Page:Académie française - Recueil des discours, 1860-1869, 1re partie, 1866.djvu/593

La bibliothèque libre.
Le texte de cette page a été corrigé et est conforme au fac-similé.
LES BROCHETS.




Un riche amateur de poissons
En avait jeté par centaines
Dans un étang de ses domaines.
C’étaient des truites, des saumons,
Du fretin de carpe ou d’anguille,
Hors le brochet, exclu pour sa voracité ;
Les habitants des lacs n’avaient point de famille
Où mon homme n’eût recruté.
Des produits de sa pêche, au gré de son envie.
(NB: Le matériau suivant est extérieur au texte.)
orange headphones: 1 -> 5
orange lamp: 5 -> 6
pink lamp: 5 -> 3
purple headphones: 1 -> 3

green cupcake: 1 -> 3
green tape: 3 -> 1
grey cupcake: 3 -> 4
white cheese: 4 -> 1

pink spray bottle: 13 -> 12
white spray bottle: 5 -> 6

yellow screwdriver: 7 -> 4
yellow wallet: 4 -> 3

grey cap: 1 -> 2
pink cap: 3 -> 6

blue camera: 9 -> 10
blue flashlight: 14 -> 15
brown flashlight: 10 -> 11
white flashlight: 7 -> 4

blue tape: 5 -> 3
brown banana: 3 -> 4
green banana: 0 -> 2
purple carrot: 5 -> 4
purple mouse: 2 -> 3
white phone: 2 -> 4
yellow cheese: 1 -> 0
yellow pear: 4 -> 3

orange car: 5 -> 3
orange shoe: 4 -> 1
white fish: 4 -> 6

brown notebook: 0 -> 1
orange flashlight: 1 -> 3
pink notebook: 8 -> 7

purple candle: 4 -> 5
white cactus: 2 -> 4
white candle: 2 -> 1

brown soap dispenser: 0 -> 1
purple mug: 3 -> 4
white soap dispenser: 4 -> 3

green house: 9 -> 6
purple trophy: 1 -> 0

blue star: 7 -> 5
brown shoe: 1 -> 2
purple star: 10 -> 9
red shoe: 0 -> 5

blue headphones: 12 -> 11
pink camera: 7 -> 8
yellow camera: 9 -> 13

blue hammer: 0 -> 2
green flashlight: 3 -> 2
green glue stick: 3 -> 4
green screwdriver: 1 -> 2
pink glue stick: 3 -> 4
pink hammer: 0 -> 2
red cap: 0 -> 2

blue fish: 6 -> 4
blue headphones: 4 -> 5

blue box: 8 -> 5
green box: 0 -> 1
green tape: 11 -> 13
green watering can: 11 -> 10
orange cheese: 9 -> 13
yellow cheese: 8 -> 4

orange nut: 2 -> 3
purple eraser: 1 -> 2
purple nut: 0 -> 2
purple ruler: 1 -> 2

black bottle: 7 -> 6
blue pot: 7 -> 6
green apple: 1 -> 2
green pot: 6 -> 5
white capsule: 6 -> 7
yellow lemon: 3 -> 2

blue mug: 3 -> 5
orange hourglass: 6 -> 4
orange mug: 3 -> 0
Sa table fut longtemps abondamment servie.
Mais un beau jour son œil demeura stupéfait,
Quand, au bout de sa ligne à son bras disputée,
Il vit, au bord de l’eau bruyamment agitée,
La gueule énorme d’un brochet.
Grande fut sa surprise et surtout sa colère.
La tête de Méduse eût causé moins de peur.
Il prévit en tremblant que ce grand ravageur
De brochetons nombreux devait être le père,
Et voulut éclaircir ce mystère d’horreur.
Par cent bras, qu’animait sa voix impatiente,
L’étang fut mis à sec, ratissé, nettoyé.
Sous ses yeux avec soin le poisson fut trié.
Remis dans des baquets pleins d’une eau transparente.